O risco de inflação zero

O Relatório anual da Comissão Europeia sobre as Finanças Públicas na União Económico-Monetária foi publicado esta semana e fornece uma visão geral dos desenvolvimentos políticos-chave e resultados analíticos nesta área. O relatório descreve o desenvolvimento recente com défices e dívida, sublinhando a necessidade de alcançar um equilíbrio entre a estabilidade a curto prazo e a sustentabilidade a longo prazo das Finanças Públicas. O foco deste ano é o desafio que a baixa inflação representa para a política fiscal.

Depois de um certo número de anos difíceis, onde os decisores políticos foram, por vezes, confrontados com a alternativa entre a consolidação austeritária e o risco de perder o acesso aos mercados, estamos agora a começar a ver os frutos de anos de grandes esforços fiscais, com uma recuperação moderada mas segura na área do euro. O défice orçamental deverá continuar a diminuir até 2016 na área do euro e a dívida pública, após um pico em 2014, de quase 95% do PIB, continuará a cair, num ritmo lento, apesar da orientação orçamental se manter globalmente neutra.

Uma abordagem economicamente sólida para a política orçamental exige-se, tendo em conta a estabilização de curto prazo da economia e a sustentabilidade a longo prazo das finanças públicas.

A mudança para uma orientação orçamental globalmente neutra para a área do euro, como um todo, para o período 2015-2016, é necessária, no contexto de taxas de juro historicamente baixas e de um grande superavit externo, apontando para a necessidade de algum apoio da procura, diz a CE. No entanto, a sustentabilidade é essencial e as regras da UEM são projectadas para melhorá-la através da redução da dívida pública, em particular, quando a economia está a melhorar. Na verdade, a literatura económica e a experiência política indicam que esta é a melhor estratégia para reconstruir os buffers fiscais necessários e, assim, permitir uma política anticíclica eficaz em futuras crises. De uma forma sucinta, a CE só dá espaço para a política contracíclica nos maus momentos, se também for aplicada de forma consistente nos bons tempos. Esta é uma das principais lições da crise financeira: enquanto a crise não era, no início, orçamental, a falta de tampão orçamental, em muitos países, impediu o uso activo do instrumento fiscal quando e onde era mais necessário.

“Reconhecemos”, escreve Marco Buti, director-geral dos Assuntos Económicos e Financeiros, “que as regras fiscais se tornaram muito complexas. Ao mesmo tempo, a Comissão está empenhada em esclarecer o funcionamento das regras e aumentar a transparência na sua aplicação. A este respeito, a Parte II do relatório fornece um resumo abrangente de como o Pacto de Estabilidade e Crescimento acomoda flutuações cíclicas e as reformas estruturais seguintes, que fazem parte da recente comunicação da Comissão sobre a flexibilidade no PEC. Também é justo dizer que a visão mais profunda e inteligente do quadro de supervisão teria permitido ter em conta o choque inesperado da inflação negativa dos últimos anos de uma forma razoável”.

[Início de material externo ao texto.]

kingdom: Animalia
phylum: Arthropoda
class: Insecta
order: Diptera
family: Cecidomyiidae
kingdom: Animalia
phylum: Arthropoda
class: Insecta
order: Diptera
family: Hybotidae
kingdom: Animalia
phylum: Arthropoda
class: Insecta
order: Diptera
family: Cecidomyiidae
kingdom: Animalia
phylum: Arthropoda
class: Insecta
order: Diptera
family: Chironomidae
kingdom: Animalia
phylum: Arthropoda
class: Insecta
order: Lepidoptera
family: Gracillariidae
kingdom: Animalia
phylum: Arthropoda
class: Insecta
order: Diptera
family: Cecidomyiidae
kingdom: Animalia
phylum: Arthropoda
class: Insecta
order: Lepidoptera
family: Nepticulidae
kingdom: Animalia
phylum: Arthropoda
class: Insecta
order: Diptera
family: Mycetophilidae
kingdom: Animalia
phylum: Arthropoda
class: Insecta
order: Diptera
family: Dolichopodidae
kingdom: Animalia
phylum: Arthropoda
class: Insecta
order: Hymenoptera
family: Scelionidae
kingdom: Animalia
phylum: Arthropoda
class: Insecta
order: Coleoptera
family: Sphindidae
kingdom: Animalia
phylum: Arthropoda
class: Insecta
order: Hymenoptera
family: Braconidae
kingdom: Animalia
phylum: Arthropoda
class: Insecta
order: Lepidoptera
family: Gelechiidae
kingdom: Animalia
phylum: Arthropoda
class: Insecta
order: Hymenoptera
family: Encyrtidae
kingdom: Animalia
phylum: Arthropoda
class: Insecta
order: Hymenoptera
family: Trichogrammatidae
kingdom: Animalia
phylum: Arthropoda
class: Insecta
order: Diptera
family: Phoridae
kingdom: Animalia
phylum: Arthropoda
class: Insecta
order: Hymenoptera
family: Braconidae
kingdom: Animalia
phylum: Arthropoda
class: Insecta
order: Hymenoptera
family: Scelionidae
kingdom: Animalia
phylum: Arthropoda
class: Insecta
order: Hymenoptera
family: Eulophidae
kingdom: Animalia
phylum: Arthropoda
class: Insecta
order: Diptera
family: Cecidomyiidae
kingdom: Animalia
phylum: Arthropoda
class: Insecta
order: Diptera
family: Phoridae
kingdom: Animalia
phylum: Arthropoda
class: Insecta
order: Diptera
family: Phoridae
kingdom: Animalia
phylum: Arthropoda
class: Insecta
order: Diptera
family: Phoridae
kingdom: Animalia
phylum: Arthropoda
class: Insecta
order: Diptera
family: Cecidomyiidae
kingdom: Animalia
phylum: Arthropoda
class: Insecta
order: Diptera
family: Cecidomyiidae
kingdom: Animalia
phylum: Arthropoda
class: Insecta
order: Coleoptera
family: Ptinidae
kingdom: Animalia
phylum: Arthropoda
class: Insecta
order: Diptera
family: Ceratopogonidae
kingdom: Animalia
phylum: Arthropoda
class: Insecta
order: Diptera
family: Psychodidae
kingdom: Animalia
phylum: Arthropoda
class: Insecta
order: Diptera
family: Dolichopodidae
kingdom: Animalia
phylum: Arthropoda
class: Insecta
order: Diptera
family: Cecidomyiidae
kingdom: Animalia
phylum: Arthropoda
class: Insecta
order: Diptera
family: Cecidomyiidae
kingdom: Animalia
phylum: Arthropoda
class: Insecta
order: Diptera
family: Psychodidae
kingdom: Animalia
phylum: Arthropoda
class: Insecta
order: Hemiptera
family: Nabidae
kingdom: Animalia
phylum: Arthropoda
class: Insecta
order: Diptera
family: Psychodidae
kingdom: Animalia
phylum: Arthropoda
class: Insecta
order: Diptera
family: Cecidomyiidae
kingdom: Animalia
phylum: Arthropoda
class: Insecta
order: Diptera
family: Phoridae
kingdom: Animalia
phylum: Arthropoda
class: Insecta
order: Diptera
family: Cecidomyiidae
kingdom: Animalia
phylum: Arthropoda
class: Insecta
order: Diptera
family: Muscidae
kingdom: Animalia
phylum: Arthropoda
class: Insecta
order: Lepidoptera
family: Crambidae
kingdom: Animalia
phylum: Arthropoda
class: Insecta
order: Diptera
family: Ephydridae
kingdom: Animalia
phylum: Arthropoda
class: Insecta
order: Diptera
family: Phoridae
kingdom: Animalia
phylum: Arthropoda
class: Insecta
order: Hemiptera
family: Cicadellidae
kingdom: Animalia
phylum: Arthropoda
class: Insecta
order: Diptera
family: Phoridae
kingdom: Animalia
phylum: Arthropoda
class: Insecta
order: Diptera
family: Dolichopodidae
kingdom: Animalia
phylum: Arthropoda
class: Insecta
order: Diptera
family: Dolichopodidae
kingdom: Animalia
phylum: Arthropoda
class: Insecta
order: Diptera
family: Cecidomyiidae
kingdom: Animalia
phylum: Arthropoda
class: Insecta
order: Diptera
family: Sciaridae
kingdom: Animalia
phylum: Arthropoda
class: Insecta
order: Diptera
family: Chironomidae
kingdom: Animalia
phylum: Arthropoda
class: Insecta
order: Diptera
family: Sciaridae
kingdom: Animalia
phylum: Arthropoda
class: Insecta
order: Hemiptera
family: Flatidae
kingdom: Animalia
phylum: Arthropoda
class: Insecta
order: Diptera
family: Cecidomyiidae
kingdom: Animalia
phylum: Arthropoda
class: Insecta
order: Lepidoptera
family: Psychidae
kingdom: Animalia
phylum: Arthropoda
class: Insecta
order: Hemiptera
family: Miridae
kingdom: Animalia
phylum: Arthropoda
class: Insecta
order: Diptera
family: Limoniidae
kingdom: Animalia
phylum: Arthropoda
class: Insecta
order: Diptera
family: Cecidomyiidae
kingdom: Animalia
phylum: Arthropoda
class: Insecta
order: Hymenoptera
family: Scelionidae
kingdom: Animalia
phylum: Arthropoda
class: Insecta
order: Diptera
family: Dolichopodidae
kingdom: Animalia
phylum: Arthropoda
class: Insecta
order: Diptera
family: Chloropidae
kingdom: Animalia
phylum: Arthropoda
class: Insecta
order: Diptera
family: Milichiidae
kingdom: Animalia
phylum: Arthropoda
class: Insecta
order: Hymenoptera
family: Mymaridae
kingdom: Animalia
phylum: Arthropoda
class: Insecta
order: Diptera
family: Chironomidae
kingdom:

Sabemos que quando a inflação acaba por ser menor do que o esperado, a realização dos objectivos orçamentais é afectada no curto prazo, já que, ao contrário de receitas, as despesas primárias ajustam-se apenas parcialmente e com algum atraso face à surpresa da inflação. A Parte III do relatório mostra que o impacto orçamental do choque da inflação negativa de 2014 foi relativamente considerável e que o esforço orçamental medido pelos indicadores utilizados na vigilância foi distorcido em diferentes direcções, como resultado desse choque. A este respeito, a análise cuidada de todos os indicadores e factores relevantes levou a decisões de fiscalização pertinentes. Isto ilustra a importância de não amarrar totalmente as nossas mãos na implementação da vigilância, porque a complexidade da evolução económica exige uma utilização inteligente dos indicadores de vigilância existentes, para se adaptar a uma realidade em constante mudança.

Isto também se aplica às recomendações dadas aos Estados-membros no âmbito do Procedimento dos Défices Excessivos. A Parte IV do relatório mostra que o esforço orçamental exigido pelo Conselho da UE, nas suas recomendações, é determinado principalmente em função do défice global, de acordo com a legislação do Pacto Orçamental, com alguma consideração também dada ao impacto orçamental específico da situação económica. A reforma do PEC de 2011 foi nessa direcção, o que prevê uma melhor aplicação do quadro de supervisão, segundo o director-geral dos Assuntos Económicos e Financeiros.